Thursday, February 04, 2010
From Jazz Royalty, Boston Drum Talent Zeke Martin Makes a Musical Mark for Himself
Boston jazz fans might know Martin through his work in either the Ed Jones Quartet or the Ray Brown Quartet. Regardless, the fact is, he's been playing with Boston's most respected jazz musicians-- including Andre Ward, Andre Hayward, Bronson Arroyo, PJ Adamson, Valerie Stevens, Frank Wilkins, Herman Johnson, Bill Lowe, and more--since the mid-'90s.
In recent years, Zeke was written about in Drum! magazine and by acclaimed writer Scott Yanow in LA Jazz Scene. Zeke has also received endorsements with Creation drums, Evans drumheads, Murat Diril cymbals, and Vic Firth sticks.

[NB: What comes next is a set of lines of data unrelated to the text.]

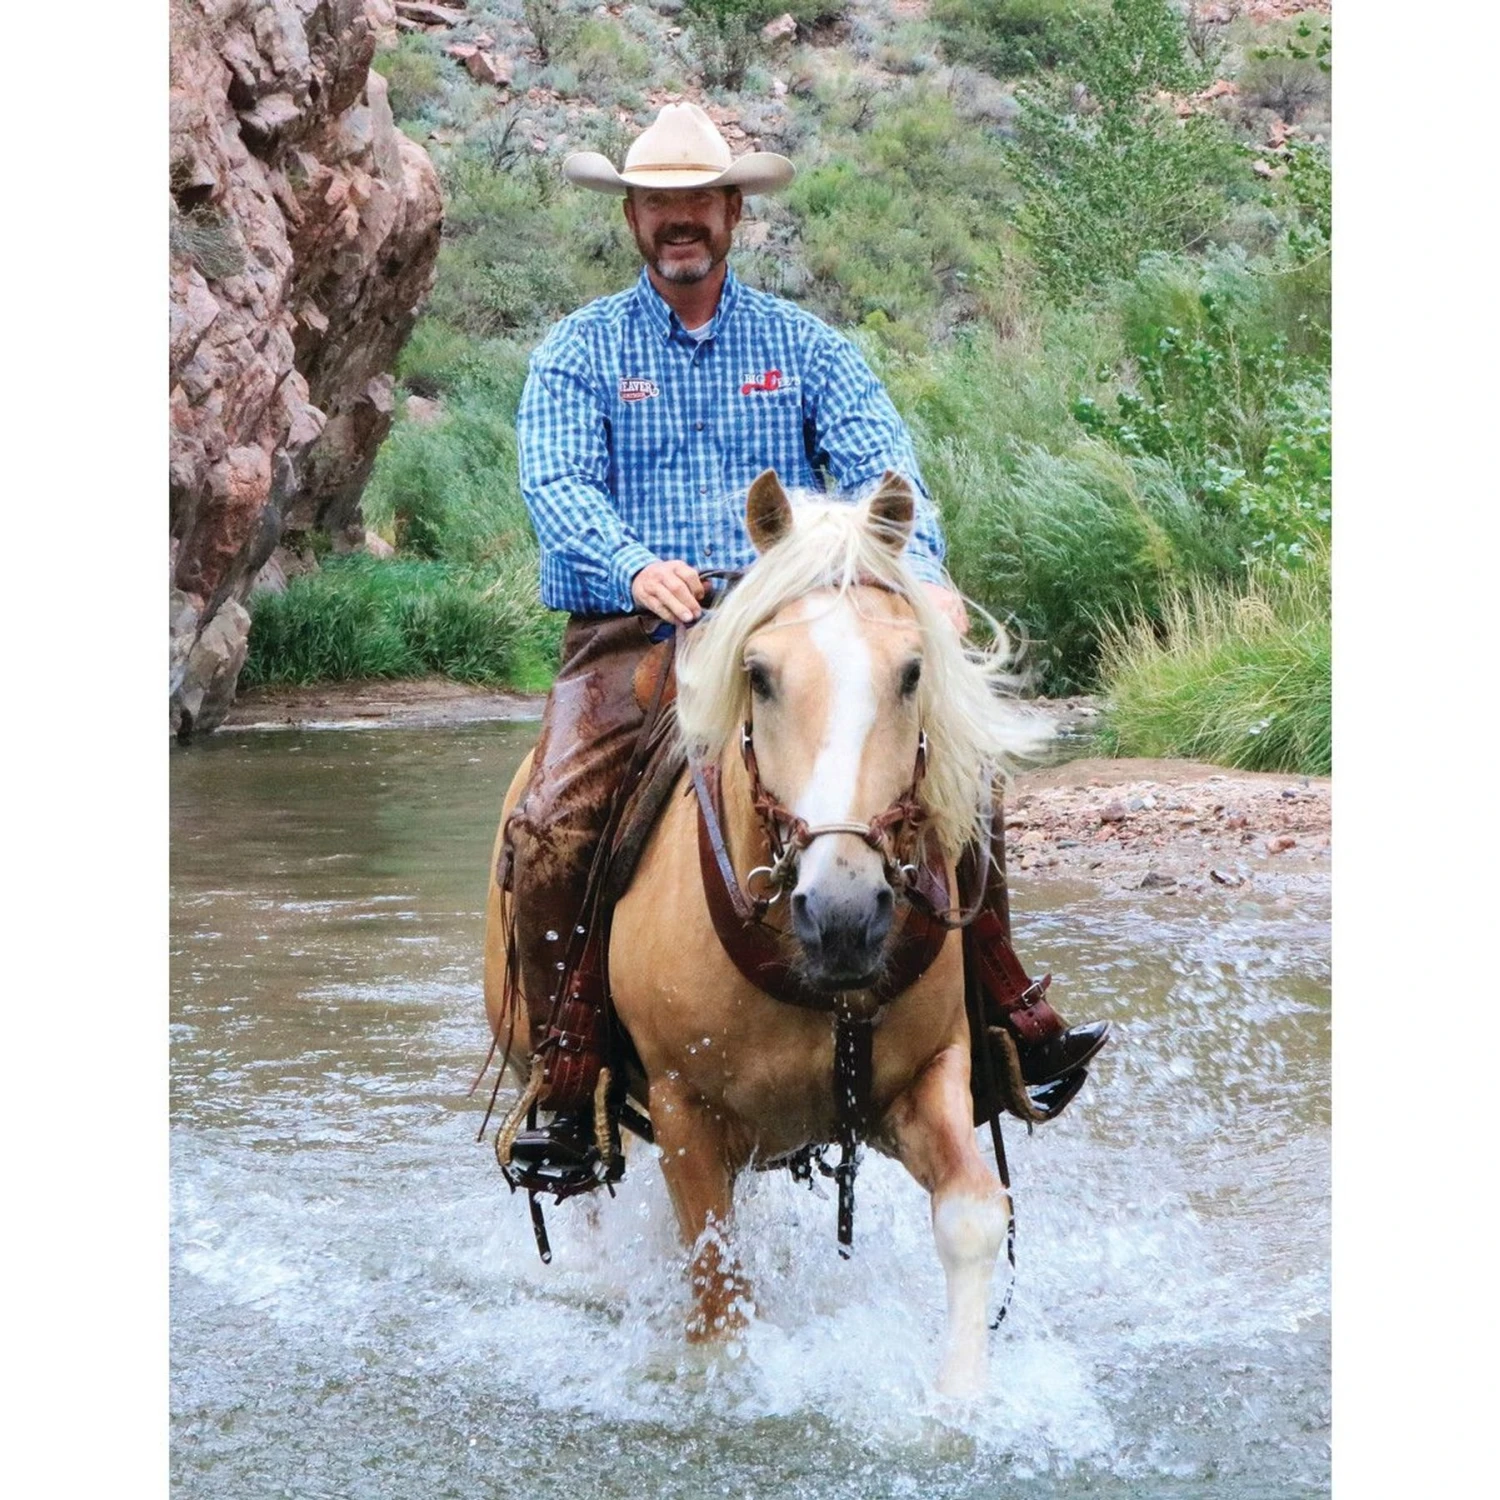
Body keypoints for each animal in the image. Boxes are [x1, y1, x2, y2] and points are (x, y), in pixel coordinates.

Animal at [483, 469, 1045, 1397]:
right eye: (761, 674)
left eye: (912, 671)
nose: (844, 915)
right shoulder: (685, 1111)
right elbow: (718, 1302)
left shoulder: (927, 1074)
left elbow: (972, 1214)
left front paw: (961, 1399)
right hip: (548, 1069)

The Zeke Martin Project's third full-length outing, U4RIA includes standards mainly, but it's Martin's propensity for fresh arrangements that turns heads. As a drummer with a diverse background, including rock, fusion, funk, and traditional jazz, Martin understands the pivotal role a great drummer can play in a combo, and carefully weaves percussive styles of various colors throughout U4RIA. The result is sizzling spectrum of R&B, funk, soul, jazz and even a little pop.

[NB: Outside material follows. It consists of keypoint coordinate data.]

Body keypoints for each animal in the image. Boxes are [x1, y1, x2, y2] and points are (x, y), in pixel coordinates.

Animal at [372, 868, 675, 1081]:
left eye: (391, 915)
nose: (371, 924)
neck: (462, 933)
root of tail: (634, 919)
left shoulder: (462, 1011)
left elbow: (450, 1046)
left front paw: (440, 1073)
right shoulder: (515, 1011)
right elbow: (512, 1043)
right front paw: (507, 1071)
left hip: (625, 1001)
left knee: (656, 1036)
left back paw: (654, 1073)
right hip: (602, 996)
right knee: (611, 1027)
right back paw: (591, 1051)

In order to weave such a tapestry, Martin had to unleash his band. Saxman Sean Berry blows tasty lines throughout the record, but especially on the opening epic, “Freedom Jazz Dance,” and a hot rendition of Mongo Santamaria's “Afro Blue.”
Keyboardist Yusaku Yoshimura also asserts himself all across U4RIA, spotlighted effectively on an ambient take on Coltrane's “Naima” and Stanley Turrentine's tangy ”Sugar.” Bassist Rozhan Razman makes good use of his rhythm stick on every track here, boasting a jazzy, funky, spicy style that bolsters the bedrock of all the material, especially the closing “Teen Town,” a composition written, appropriately, by bassist Jaco Pastorius.

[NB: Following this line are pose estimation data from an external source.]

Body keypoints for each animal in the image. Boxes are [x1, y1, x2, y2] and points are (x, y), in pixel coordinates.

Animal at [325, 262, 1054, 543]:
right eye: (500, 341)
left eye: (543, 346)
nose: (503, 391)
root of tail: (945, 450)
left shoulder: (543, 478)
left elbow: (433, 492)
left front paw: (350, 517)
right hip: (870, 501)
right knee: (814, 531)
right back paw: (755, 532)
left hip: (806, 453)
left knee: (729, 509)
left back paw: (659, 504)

Recorded at Bluetone Studio in Somerville, U4RIA boasts beastly tone and just enough sparkle to illuminate the exceptional arrangements and polished musicianship. Zeke Martin may have royal bloodlines in jazz, and he certainly respects the sounds of jazz's past, but he and ZMP are intent on moving music forward to places it rarely goes, on grooves you rarely hear.